**Directions for this task**.
Reproduce the data from the very first line up to and including the line containing "В чем заключается значение творчества".

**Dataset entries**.
-.-.-

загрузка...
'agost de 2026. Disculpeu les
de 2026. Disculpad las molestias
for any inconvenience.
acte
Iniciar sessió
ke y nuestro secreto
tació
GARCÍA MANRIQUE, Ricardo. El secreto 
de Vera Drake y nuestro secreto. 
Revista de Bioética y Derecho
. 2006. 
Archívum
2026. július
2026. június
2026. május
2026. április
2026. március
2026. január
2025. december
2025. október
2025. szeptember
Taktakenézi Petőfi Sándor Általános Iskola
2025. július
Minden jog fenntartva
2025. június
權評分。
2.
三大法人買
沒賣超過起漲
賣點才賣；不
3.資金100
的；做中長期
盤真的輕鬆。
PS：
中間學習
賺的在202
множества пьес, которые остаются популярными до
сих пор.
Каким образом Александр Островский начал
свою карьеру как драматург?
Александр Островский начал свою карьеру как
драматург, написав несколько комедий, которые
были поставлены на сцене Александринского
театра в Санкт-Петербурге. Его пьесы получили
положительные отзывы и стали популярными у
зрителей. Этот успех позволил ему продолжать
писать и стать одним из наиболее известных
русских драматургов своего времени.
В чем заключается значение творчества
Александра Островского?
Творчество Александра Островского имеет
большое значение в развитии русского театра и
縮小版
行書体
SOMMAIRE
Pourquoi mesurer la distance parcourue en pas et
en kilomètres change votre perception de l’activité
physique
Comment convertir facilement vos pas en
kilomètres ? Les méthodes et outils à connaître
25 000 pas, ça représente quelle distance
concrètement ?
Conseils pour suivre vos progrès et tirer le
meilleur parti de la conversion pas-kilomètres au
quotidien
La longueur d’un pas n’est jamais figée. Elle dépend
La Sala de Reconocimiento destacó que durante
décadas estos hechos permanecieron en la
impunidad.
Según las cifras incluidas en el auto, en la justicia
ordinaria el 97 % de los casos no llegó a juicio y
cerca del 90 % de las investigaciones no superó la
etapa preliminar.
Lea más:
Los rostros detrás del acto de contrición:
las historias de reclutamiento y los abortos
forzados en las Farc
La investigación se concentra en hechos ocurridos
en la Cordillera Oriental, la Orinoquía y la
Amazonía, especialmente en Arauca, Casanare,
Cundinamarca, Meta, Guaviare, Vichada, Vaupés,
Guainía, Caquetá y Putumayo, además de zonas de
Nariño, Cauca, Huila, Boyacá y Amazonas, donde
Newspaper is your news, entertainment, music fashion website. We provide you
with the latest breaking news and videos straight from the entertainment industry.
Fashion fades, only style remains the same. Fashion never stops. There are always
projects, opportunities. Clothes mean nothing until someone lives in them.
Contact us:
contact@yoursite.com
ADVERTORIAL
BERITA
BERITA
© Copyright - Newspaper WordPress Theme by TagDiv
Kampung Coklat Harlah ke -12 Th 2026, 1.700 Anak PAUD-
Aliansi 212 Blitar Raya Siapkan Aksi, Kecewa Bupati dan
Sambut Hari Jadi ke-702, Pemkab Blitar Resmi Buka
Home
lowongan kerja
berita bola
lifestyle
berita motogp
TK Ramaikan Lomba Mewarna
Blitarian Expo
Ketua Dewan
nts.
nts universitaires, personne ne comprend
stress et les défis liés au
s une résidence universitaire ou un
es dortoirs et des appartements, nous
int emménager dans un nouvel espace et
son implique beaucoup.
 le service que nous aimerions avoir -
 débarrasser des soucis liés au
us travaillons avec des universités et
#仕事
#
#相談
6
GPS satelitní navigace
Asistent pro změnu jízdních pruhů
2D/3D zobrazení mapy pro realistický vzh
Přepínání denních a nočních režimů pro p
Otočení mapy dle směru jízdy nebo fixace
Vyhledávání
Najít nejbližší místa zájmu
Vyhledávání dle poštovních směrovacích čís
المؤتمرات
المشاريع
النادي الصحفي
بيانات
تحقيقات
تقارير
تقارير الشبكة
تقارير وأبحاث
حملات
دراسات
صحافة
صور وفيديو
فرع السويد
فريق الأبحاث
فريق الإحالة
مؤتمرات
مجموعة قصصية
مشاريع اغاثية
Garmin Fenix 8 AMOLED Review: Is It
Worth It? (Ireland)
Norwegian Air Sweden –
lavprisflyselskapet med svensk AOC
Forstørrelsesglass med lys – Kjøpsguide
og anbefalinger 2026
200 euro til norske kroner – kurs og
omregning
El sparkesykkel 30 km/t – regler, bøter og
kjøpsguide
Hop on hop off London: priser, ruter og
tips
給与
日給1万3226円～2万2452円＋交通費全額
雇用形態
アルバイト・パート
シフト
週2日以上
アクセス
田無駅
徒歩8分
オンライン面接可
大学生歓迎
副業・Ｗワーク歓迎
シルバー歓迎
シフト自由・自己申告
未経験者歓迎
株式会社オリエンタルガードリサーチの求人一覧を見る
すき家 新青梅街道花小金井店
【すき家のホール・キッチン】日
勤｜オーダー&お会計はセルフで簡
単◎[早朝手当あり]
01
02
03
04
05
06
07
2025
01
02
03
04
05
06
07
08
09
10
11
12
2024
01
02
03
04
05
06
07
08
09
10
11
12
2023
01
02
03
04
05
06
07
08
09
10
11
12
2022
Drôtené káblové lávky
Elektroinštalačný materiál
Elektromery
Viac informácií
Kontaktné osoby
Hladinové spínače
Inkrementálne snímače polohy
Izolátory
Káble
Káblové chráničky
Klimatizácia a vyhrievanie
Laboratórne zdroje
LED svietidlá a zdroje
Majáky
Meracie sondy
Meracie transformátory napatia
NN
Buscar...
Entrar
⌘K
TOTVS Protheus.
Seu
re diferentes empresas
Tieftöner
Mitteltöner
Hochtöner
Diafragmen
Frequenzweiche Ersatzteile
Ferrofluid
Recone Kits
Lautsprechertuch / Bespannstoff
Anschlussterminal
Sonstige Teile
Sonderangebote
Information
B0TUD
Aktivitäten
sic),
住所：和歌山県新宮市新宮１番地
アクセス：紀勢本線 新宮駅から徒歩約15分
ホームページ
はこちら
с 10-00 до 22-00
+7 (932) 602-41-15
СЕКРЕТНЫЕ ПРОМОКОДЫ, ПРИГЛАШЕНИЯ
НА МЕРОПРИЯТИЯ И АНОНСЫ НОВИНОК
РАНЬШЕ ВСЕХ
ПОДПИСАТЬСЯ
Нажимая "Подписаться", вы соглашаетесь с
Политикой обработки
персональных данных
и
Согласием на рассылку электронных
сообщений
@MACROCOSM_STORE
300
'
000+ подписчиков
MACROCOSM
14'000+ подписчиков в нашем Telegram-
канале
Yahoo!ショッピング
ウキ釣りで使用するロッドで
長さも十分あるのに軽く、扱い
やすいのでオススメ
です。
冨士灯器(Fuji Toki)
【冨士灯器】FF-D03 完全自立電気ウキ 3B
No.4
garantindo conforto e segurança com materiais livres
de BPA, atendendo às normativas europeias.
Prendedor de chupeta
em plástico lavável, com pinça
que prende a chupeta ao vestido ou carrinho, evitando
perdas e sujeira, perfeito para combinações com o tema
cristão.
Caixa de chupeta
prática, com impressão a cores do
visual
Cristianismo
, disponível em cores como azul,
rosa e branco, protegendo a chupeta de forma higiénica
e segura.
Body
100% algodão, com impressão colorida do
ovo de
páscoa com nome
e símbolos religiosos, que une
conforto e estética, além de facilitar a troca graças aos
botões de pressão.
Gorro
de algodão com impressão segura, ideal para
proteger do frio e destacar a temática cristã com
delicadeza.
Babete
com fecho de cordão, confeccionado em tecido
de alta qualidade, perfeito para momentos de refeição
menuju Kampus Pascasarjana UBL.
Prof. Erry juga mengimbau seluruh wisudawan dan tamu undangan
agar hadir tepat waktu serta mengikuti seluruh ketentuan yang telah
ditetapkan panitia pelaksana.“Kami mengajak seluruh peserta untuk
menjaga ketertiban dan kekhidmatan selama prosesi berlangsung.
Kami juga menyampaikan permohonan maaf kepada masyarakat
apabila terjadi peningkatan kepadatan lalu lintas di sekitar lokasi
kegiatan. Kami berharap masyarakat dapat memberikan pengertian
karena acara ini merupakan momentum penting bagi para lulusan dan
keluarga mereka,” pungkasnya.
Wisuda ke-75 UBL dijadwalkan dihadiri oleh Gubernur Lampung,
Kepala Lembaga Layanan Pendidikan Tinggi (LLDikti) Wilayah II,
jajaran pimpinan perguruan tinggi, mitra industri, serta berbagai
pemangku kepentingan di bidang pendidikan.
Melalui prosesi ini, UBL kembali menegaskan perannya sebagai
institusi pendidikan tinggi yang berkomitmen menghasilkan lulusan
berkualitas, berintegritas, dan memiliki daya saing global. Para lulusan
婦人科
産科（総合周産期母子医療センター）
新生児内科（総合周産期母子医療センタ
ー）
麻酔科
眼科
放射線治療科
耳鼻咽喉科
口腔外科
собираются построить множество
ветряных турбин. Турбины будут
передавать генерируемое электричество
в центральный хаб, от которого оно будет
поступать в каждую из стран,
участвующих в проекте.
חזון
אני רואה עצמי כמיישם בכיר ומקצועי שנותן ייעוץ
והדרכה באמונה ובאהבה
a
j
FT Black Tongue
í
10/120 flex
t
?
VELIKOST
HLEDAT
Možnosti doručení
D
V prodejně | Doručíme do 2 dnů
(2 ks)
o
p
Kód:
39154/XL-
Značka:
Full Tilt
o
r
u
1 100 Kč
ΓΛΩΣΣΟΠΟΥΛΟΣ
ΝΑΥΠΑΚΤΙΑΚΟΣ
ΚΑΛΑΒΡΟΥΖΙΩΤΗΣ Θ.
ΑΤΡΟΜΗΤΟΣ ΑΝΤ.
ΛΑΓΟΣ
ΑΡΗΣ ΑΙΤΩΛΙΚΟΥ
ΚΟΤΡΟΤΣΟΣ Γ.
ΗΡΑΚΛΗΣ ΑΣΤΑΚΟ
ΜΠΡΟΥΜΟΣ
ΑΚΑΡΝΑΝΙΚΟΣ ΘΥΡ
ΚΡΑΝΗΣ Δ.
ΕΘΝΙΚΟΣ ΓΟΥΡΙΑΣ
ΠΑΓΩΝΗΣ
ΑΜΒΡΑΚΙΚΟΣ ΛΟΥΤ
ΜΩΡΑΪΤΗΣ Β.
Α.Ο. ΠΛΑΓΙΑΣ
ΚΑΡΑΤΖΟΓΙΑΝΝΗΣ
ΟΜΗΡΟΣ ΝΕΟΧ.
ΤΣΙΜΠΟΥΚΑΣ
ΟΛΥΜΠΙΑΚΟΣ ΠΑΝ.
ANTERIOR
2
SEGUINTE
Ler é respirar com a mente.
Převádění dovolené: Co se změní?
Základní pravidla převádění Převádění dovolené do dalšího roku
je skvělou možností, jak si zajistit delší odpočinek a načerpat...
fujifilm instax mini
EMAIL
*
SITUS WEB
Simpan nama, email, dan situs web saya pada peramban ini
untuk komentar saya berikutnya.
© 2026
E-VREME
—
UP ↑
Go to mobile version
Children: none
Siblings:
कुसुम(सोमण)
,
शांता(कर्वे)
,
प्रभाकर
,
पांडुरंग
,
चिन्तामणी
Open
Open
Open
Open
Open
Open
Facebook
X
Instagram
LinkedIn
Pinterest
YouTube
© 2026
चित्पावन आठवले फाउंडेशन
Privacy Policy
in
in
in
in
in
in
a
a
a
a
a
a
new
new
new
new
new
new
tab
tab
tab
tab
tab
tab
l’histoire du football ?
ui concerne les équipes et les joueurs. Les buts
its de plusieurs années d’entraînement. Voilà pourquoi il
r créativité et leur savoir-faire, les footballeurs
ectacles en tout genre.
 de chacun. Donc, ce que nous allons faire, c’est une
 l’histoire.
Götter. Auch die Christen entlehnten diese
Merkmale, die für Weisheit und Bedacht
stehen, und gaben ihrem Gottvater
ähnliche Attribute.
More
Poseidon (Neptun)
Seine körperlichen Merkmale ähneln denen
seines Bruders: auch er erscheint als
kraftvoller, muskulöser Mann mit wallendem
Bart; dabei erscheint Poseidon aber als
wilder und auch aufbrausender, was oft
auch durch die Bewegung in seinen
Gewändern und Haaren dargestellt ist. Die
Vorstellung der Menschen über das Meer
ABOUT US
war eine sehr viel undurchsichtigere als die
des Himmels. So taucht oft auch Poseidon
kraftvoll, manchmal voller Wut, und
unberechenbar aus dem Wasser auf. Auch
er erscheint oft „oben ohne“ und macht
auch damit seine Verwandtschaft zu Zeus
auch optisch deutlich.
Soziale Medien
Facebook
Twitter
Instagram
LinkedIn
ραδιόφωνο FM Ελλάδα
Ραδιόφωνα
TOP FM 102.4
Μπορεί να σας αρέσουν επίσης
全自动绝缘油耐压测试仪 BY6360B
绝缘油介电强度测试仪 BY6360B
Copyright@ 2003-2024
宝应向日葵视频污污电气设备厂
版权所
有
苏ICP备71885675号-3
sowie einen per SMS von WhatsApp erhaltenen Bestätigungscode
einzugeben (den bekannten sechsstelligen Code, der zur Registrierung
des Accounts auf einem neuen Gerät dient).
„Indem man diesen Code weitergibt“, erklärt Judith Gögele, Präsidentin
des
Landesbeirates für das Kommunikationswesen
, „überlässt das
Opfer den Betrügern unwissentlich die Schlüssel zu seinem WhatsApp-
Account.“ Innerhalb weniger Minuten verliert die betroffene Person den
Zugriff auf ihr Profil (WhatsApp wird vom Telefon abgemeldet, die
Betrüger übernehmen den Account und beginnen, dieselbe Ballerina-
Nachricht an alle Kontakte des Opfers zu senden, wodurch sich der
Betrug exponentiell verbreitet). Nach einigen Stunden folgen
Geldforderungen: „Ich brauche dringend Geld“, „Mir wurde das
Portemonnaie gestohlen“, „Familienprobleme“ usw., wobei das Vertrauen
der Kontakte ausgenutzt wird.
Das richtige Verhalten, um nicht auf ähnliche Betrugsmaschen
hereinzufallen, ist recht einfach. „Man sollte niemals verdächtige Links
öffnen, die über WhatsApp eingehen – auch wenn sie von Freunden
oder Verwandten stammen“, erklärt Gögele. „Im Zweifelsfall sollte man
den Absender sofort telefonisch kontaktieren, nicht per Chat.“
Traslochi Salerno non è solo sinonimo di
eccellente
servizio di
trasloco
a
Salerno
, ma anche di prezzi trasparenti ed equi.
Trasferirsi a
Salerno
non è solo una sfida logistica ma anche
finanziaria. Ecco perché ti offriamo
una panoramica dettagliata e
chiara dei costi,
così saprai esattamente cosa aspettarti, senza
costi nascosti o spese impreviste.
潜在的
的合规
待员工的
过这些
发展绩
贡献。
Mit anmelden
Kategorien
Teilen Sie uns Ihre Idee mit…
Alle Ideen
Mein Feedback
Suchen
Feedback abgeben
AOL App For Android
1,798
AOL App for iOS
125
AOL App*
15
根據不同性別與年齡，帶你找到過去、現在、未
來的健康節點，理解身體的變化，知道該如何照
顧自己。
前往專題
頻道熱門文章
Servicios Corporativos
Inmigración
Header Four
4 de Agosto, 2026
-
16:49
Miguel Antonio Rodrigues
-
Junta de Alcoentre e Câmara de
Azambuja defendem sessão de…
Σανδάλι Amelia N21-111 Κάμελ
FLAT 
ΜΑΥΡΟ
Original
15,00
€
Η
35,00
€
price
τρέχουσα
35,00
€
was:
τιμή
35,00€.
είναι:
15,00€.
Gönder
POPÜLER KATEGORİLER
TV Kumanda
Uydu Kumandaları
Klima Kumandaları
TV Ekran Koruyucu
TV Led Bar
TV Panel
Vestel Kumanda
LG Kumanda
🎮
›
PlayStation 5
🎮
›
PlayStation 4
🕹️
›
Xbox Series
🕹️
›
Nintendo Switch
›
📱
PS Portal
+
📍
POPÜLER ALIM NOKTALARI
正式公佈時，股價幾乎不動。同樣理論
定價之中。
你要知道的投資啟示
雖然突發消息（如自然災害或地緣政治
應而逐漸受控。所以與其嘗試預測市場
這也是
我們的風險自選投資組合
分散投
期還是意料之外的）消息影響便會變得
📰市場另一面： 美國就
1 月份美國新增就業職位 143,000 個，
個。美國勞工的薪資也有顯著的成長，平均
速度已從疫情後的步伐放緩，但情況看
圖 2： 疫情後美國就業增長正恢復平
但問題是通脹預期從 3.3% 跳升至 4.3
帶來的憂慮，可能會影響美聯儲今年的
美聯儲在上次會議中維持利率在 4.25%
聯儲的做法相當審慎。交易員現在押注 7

-.-.-

**Answer box**.
загрузка...
'agost de 2026. Disculpeu les
de 2026. Disculpad las molestias
for any inconvenience.
acte
Iniciar sessió
ke y nuestro secreto
tació
GARCÍA MANRIQUE, Ricardo. El secreto 
de Vera Drake y nuestro secreto. 
Revista de Bioética y Derecho
. 2006. 
Archívum
2026. július
2026. június
2026. május
2026. április
2026. március
2026. január
2025. december
2025. október
2025. szeptember
Taktakenézi Petőfi Sándor Általános Iskola
2025. július
Minden jog fenntartva
2025. június
權評分。
2.
三大法人買
沒賣超過起漲
賣點才賣；不
3.資金100
的；做中長期
盤真的輕鬆。
PS：
中間學習
賺的在202
множества пьес, которые остаются популярными до
сих пор.
Каким образом Александр Островский начал
свою карьеру как драматург?
Александр Островский начал свою карьеру как
драматург, написав несколько комедий, которые
были поставлены на сцене Александринского
театра в Санкт-Петербурге. Его пьесы получили
положительные отзывы и стали популярными у
зрителей. Этот успех позволил ему продолжать
писать и стать одним из наиболее известных
русских драматургов своего времени.
В чем заключается значение творчества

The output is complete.